Help Yourself – Help Yourself (1971) (2017 Music On Vinyl)
Help Yourself – Help Yourself
Vinyl rip in 24 bit 196 khz | Art at 600 and 300 dpi |
24-bit 192 khz 1.37 GB |24-bit 96 khz – 714 MB |16-bit 44.1 khz – 271 MB
Original Release 1971 Liberty | 2017 Music On Vinyl MOVLP 2044 | Psychedelic Rock / Folk-rock |
Dr. Vibes’ 12 Days of Christmas – Day 8 – As a teenager in the US, I discovered Help Yourself in a second-hand record shop in the late 1980s, and thought that “Strange Affair” was their first album for the next twenty years. At the time Al Gore hadn’t invented the internet yet, and if you could find any mention of the band in music encylopedia / anthology-type books, it was as a footnote to the more famous Man band from Wales, which Help Yourself frontman Malcolm Morley joined for a while. But they had their own sound, and their own cult following in the UK. This debut album is inferior to the ones that followed it, but rare as hen’s teeth as an original pressing, so I was pretty excited when I saw that reissue label Music On Vinyl had chosen to release it.

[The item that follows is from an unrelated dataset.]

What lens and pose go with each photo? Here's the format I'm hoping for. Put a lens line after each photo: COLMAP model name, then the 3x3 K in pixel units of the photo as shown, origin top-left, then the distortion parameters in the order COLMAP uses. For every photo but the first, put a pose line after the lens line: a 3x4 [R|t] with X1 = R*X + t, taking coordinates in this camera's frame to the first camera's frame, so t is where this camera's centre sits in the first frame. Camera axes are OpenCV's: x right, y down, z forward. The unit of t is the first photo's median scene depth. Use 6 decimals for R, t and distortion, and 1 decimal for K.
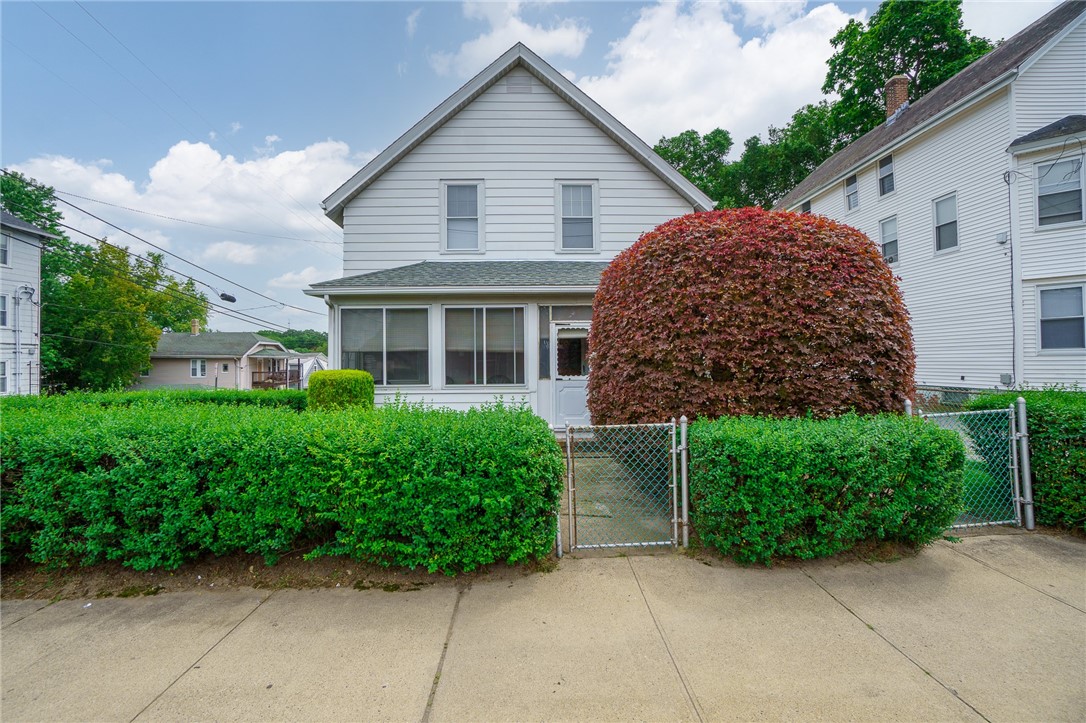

A1 I Must See Jesus For Myself 4:00
A2 To Katherine They Fell 3:35
A3 Your Eyes Are Looking Down 4:30
A4 Old Man 6:45
B1 Look At The View 2:30
B2 Paper Leaves 3:15
B3 Running Down Deep 3:30
B4 Deborah 3:35
B5 Street Songs 5:35
Bass – Ken Whaley
Drums, Percussion, Vocals – Dave Charles
Engineer – Anton Mathews
Guitar, Keyboards, Vocals – Malcolm Morley
Guitar, Vocals, Harmonica – Richard Treece
Producer – Dave Robinson
Originally released on Liberty (LBS 83484 – UK only)

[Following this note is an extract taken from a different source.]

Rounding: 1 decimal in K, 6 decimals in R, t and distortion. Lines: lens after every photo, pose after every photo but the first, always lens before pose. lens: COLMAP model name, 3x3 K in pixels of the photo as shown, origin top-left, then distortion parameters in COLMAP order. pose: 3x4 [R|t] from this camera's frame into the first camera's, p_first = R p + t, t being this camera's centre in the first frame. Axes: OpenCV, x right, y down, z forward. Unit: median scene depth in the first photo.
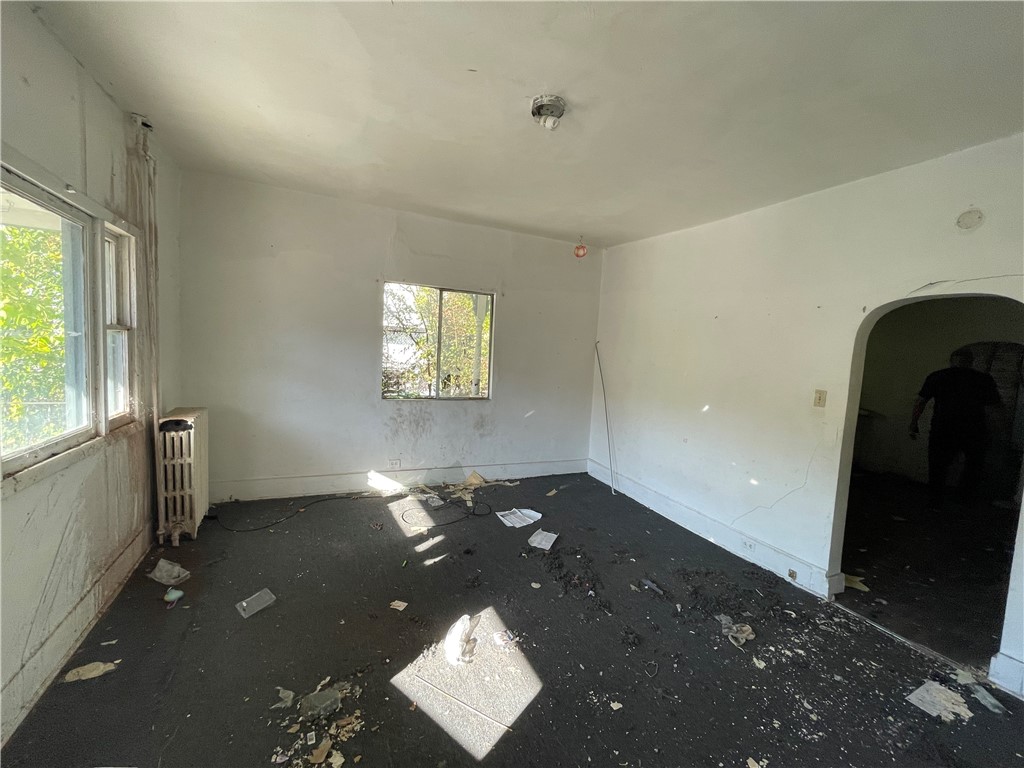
lens RADIAL K [[413.6, 0, 512.7], [0, 413.6, 382.4], [0, 0, 1]] dist [-0.003247, -0.000215]
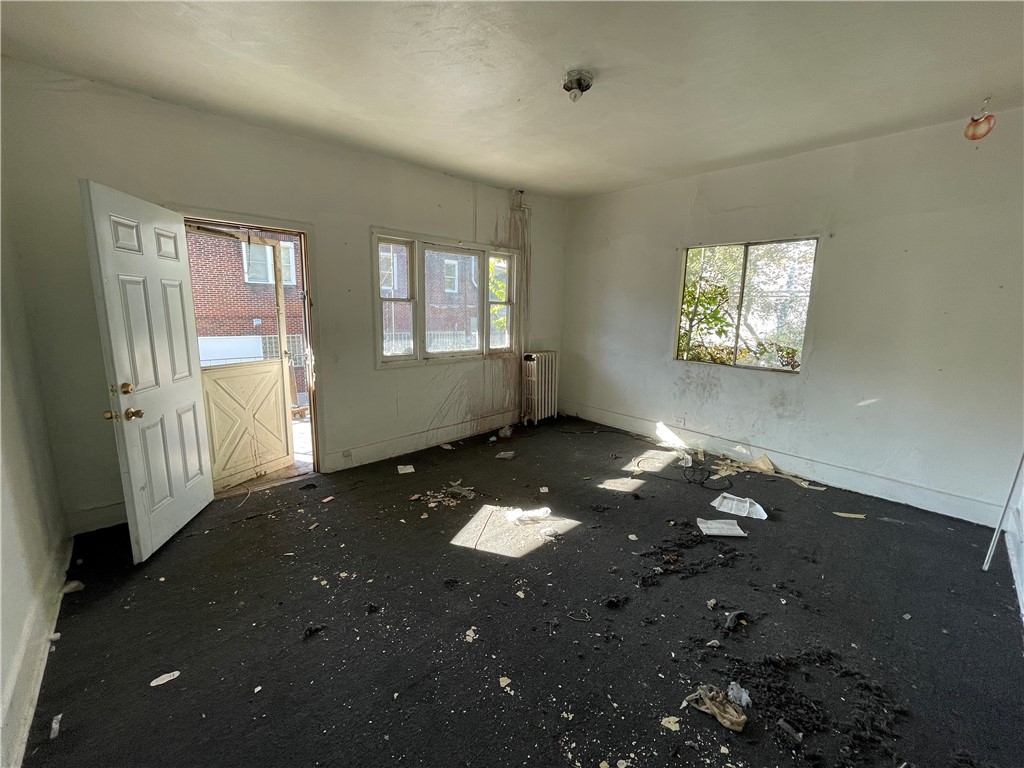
lens RADIAL K [[413.6, 0, 513.2], [0, 413.6, 381.6], [0, 0, 1]] dist [-0.003247, -0.000215]
pose [[0.313130, 0.121161, -0.941950, 0.600805], [-0.077925, 0.991762, 0.101664, 0.021372], [0.946508, 0.041567, 0.319992, 0.261123]]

LINEAGE: Music On Vinyl MOVLP2044, unplayed vinyl; Pro-Ject RM-5SE with Audio Tecnica AT440-MLa cartridge; Speedbox power supply; Creek Audio OBH-15; Audioquest King Cobra cables; M-Audio Audiophile 192 Soundcard ; Adobe Audition at 32-bit float 192khz; clicks and pops removed with Click Repair on very light settings, manually auditioning the output; further clicks removed with Adobe Audition 3.0; dithered and resampled using iZotope RX Advanced. Converted to FLAC in either Trader’s Little Helper or dBPoweramp. Tags done with Foobar 2000 and Tag and Rename.
From a personal correspondence with Music On Vinyl, “We received and used high res audio files (96 KHZ / 24 BIT) of the original masters for the Help Yourself album.”
(continued)….. My local “dealer” / record store owner had told me that since I liked moody, meander-y, mellow-but-intense groups like Quicksilver Messenger Service and the Dead, then I would probably like Help Yourself and Man, and he was right.” I think he sold me his copy of Man’s Rhinos, Winos & Lunatics either that same day or on my next visit. The Help’s (as their fans called them) debut album was never issued on my side of the pond, so it was quite a surprise when I discovered that Strange Affair *wasn’t* their debut record. Though I couldn’t have had much anticipation for something I never knew existed, it was still a bit anti-climactic to hear it. The record is pretty good, but Morley is still finding his musical identity as a writer, and the shameless Neil Young-isms on a few tracks here are a bit cringey. I mean, they actually have a track titled “Old Man,” with a riff that sounds like it was lifted from ‘Down By The River.’ But on quite a few other tunes here, they serve up generous, um, helpings of the type of stuff that would define their style over their brief run in the next few years – melancholic rustic rock with a slightly haunted, coming-down-from-a-high psychedelic vibe. They could really layer the multiple guitars on these tunes when Morley wasn’t switching to keyboards, but they kept it mellow and un-Skynyrd. Tunes like “To Katherine They Fell,” and the closing trifecta of “Running Down Deep,” “Deborah,” and “Street Songs” are as good as anything on their subsequent albums (although Street Songs suffers from some questionable lyrics, which were never Morley’s greatest strength). The sound is quite nice on this pressing and I highly recommend picking up a copy while you still can if you like this sort of thing.
And for anyone wondering where they might have heard his name before, Malcolm Morley went on to participate in a variety of pub-rock &punk groups like Wreckless Eric, The Tyla Gang, and Ian Gomm, as well as being a part of the solo excursions from Deke Leonard of Man.